Render every line of the records below as a string in one JSON list, one string per line, with blank lines omitted.

» Input data:
• • • • • • •
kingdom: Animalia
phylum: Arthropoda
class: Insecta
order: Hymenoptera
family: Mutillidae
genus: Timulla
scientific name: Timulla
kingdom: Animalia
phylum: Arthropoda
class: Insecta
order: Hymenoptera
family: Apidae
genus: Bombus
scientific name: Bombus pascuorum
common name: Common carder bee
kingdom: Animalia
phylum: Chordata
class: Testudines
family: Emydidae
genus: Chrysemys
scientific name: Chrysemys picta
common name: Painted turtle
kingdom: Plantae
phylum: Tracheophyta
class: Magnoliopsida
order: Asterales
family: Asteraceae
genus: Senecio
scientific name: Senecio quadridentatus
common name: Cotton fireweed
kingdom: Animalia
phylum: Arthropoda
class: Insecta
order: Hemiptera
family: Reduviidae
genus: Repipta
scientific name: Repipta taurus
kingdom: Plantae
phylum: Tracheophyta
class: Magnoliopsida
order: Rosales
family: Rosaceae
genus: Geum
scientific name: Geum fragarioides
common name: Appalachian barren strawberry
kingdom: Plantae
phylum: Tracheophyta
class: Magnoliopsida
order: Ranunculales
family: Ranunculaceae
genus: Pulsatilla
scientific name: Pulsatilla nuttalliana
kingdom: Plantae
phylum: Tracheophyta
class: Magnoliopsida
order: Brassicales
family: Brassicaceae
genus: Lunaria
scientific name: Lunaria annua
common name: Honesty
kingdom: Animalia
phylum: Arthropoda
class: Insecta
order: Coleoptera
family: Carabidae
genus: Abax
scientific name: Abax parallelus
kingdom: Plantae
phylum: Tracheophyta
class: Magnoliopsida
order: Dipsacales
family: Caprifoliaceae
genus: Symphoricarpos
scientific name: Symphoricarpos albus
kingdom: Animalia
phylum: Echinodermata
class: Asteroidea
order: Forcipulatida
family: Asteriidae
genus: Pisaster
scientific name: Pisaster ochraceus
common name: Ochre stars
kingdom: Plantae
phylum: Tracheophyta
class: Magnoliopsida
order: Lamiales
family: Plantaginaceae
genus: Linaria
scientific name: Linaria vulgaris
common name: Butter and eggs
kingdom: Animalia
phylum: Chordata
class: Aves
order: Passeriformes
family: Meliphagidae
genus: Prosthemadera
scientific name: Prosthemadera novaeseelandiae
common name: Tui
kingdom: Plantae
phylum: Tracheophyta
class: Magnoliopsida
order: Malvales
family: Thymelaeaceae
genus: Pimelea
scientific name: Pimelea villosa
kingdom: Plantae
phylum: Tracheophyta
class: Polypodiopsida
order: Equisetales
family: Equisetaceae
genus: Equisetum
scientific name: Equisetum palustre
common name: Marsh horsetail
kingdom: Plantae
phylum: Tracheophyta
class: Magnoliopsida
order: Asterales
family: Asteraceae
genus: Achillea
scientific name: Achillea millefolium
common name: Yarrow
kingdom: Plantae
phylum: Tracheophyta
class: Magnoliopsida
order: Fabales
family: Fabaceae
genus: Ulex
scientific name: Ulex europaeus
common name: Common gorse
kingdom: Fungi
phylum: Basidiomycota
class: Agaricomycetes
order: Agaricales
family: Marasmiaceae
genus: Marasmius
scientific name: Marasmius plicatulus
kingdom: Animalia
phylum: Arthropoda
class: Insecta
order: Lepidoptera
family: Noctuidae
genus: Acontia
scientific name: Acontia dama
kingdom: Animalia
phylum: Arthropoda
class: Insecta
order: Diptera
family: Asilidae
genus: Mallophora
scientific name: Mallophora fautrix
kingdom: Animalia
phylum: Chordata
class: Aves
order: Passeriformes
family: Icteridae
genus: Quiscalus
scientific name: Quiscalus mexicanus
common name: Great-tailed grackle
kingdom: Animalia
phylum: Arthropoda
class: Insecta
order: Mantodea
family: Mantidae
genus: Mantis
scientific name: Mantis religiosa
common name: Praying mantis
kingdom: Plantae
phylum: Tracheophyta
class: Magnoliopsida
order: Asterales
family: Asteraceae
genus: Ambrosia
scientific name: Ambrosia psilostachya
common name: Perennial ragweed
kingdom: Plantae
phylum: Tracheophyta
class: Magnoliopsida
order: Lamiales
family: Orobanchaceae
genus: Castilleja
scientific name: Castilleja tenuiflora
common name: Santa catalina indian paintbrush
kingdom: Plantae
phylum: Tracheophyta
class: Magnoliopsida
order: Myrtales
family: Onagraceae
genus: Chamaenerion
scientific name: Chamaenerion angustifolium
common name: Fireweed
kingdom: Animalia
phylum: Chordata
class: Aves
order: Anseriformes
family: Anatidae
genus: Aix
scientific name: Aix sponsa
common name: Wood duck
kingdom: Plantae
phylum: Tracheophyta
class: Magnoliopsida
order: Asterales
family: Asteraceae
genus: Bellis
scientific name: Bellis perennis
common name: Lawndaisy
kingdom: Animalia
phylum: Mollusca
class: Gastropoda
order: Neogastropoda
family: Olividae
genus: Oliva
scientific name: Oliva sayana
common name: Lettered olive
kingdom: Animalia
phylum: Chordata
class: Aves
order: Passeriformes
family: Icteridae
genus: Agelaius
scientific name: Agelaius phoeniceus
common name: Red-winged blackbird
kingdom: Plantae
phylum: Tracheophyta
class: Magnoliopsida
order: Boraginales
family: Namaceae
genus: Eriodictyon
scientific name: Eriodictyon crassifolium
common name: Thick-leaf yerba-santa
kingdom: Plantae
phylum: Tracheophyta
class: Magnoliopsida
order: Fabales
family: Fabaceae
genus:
• • • • • • •
» Response to the exercise:
[
  "kingdom: Animalia",
  "phylum: Arthropoda",
  "class: Insecta",
  "order: Hymenoptera",
  "family: Mutillidae",
  "genus: Timulla",
  "scientific name: Timulla",
  "kingdom: Animalia",
  "phylum: Arthropoda",
  "class: Insecta",
  "order: Hymenoptera",
  "family: Apidae",
  "genus: Bombus",
  "scientific name: Bombus pascuorum",
  "common name: Common carder bee",
  "kingdom: Animalia",
  "phylum: Chordata",
  "class: Testudines",
  "family: Emydidae",
  "genus: Chrysemys",
  "scientific name: Chrysemys picta",
  "common name: Painted turtle",
  "kingdom: Plantae",
  "phylum: Tracheophyta",
  "class: Magnoliopsida",
  "order: Asterales",
  "family: Asteraceae",
  "genus: Senecio",
  "scientific name: Senecio quadridentatus",
  "common name: Cotton fireweed",
  "kingdom: Animalia",
  "phylum: Arthropoda",
  "class: Insecta",
  "order: Hemiptera",
  "family: Reduviidae",
  "genus: Repipta",
  "scientific name: Repipta taurus",
  "kingdom: Plantae",
  "phylum: Tracheophyta",
  "class: Magnoliopsida",
  "order: Rosales",
  "family: Rosaceae",
  "genus: Geum",
  "scientific name: Geum fragarioides",
  "common name: Appalachian barren strawberry",
  "kingdom: Plantae",
  "phylum: Tracheophyta",
  "class: Magnoliopsida",
  "order: Ranunculales",
  "family: Ranunculaceae",
  "genus: Pulsatilla",
  "scientific name: Pulsatilla nuttalliana",
  "kingdom: Plantae",
  "phylum: Tracheophyta",
  "class: Magnoliopsida",
  "order: Brassicales",
  "family: Brassicaceae",
  "genus: Lunaria",
  "scientific name: Lunaria annua",
  "common name: Honesty",
  "kingdom: Animalia",
  "phylum: Arthropoda",
  "class: Insecta",
  "order: Coleoptera",
  "family: Carabidae",
  "genus: Abax",
  "scientific name: Abax parallelus",
  "kingdom: Plantae",
  "phylum: Tracheophyta",
  "class: Magnoliopsida",
  "order: Dipsacales",
  "family: Caprifoliaceae",
  "genus: Symphoricarpos",
  "scientific name: Symphoricarpos albus",
  "kingdom: Animalia",
  "phylum: Echinodermata",
  "class: Asteroidea",
  "order: Forcipulatida",
  "family: Asteriidae",
  "genus: Pisaster",
  "scientific name: Pisaster ochraceus",
  "common name: Ochre stars",
  "kingdom: Plantae",
  "phylum: Tracheophyta",
  "class: Magnoliopsida",
  "order: Lamiales",
  "family: Plantaginaceae",
  "genus: Linaria",
  "scientific name: Linaria vulgaris",
  "common name: Butter and eggs",
  "kingdom: Animalia",
  "phylum: Chordata",
  "class: Aves",
  "order: Passeriformes",
  "family: Meliphagidae",
  "genus: Prosthemadera",
  "scientific name: Prosthemadera novaeseelandiae",
  "common name: Tui",
  "kingdom: Plantae",
  "phylum: Tracheophyta",
  "class: Magnoliopsida",
  "order: Malvales",
  "family: Thymelaeaceae",
  "genus: Pimelea",
  "scientific name: Pimelea villosa",
  "kingdom: Plantae",
  "phylum: Tracheophyta",
  "class: Polypodiopsida",
  "order: Equisetales",
  "family: Equisetaceae",
  "genus: Equisetum",
  "scientific name: Equisetum palustre",
  "common name: Marsh horsetail",
  "kingdom: Plantae",
  "phylum: Tracheophyta",
  "class: Magnoliopsida",
  "order: Asterales",
  "family: Asteraceae",
  "genus: Achillea",
  "scientific name: Achillea millefolium",
  "common name: Yarrow",
  "kingdom: Plantae",
  "phylum: Tracheophyta",
  "class: Magnoliopsida",
  "order: Fabales",
  "family: Fabaceae",
  "genus: Ulex",
  "scientific name: Ulex europaeus",
  "common name: Common gorse",
  "kingdom: Fungi",
  "phylum: Basidiomycota",
  "class: Agaricomycetes",
  "order: Agaricales",
  "family: Marasmiaceae",
  "genus: Marasmius",
  "scientific name: Marasmius plicatulus",
  "kingdom: Animalia",
  "phylum: Arthropoda",
  "class: Insecta",
  "order: Lepidoptera",
  "family: Noctuidae",
  "genus: Acontia",
  "scientific name: Acontia dama",
  "kingdom: Animalia",
  "phylum: Arthropoda",
  "class: Insecta",
  "order: Diptera",
  "family: Asilidae",
  "genus: Mallophora",
  "scientific name: Mallophora fautrix",
  "kingdom: Animalia",
  "phylum: Chordata",
  "class: Aves",
  "order: Passeriformes",
  "family: Icteridae",
  "genus: Quiscalus",
  "scientific name: Quiscalus mexicanus",
  "common name: Great-tailed grackle",
  "kingdom: Animalia",
  "phylum: Arthropoda",
  "class: Insecta",
  "order: Mantodea",
  "family: Mantidae",
  "genus: Mantis",
  "scientific name: Mantis religiosa",
  "common name: Praying mantis",
  "kingdom: Plantae",
  "phylum: Tracheophyta",
  "class: Magnoliopsida",
  "order: Asterales",
  "family: Asteraceae",
  "genus: Ambrosia",
  "scientific name: Ambrosia psilostachya",
  "common name: Perennial ragweed",
  "kingdom: Plantae",
  "phylum: Tracheophyta",
  "class: Magnoliopsida",
  "order: Lamiales",
  "family: Orobanchaceae",
  "genus: Castilleja",
  "scientific name: Castilleja tenuiflora",
  "common name: Santa catalina indian paintbrush",
  "kingdom: Plantae",
  "phylum: Tracheophyta",
  "class: Magnoliopsida",
  "order: Myrtales",
  "family: Onagraceae",
  "genus: Chamaenerion",
  "scientific name: Chamaenerion angustifolium",
  "common name: Fireweed",
  "kingdom: Animalia",
  "phylum: Chordata",
  "class: Aves",
  "order: Anseriformes",
  "family: Anatidae",
  "genus: Aix",
  "scientific name: Aix sponsa",
  "common name: Wood duck",
  "kingdom: Plantae",
  "phylum: Tracheophyta",
  "class: Magnoliopsida",
  "order: Asterales",
  "family: Asteraceae",
  "genus: Bellis",
  "scientific name: Bellis perennis",
  "common name: Lawndaisy",
  "kingdom: Animalia",
  "phylum: Mollusca",
  "class: Gastropoda",
  "order: Neogastropoda",
  "family: Olividae",
  "genus: Oliva",
  "scientific name: Oliva sayana",
  "common name: Lettered olive",
  "kingdom: Animalia",
  "phylum: Chordata",
  "class: Aves",
  "order: Passeriformes",
  "family: Icteridae",
  "genus: Agelaius",
  "scientific name: Agelaius phoeniceus",
  "common name: Red-winged blackbird",
  "kingdom: Plantae",
  "phylum: Tracheophyta",
  "class: Magnoliopsida",
  "order: Boraginales",
  "family: Namaceae",
  "genus: Eriodictyon",
  "scientific name: Eriodictyon crassifolium",
  "common name: Thick-leaf yerba-santa",
  "kingdom: Plantae",
  "phylum: Tracheophyta",
  "class: Magnoliopsida",
  "order: Fabales",
  "family: Fabaceae",
  "genus:"
]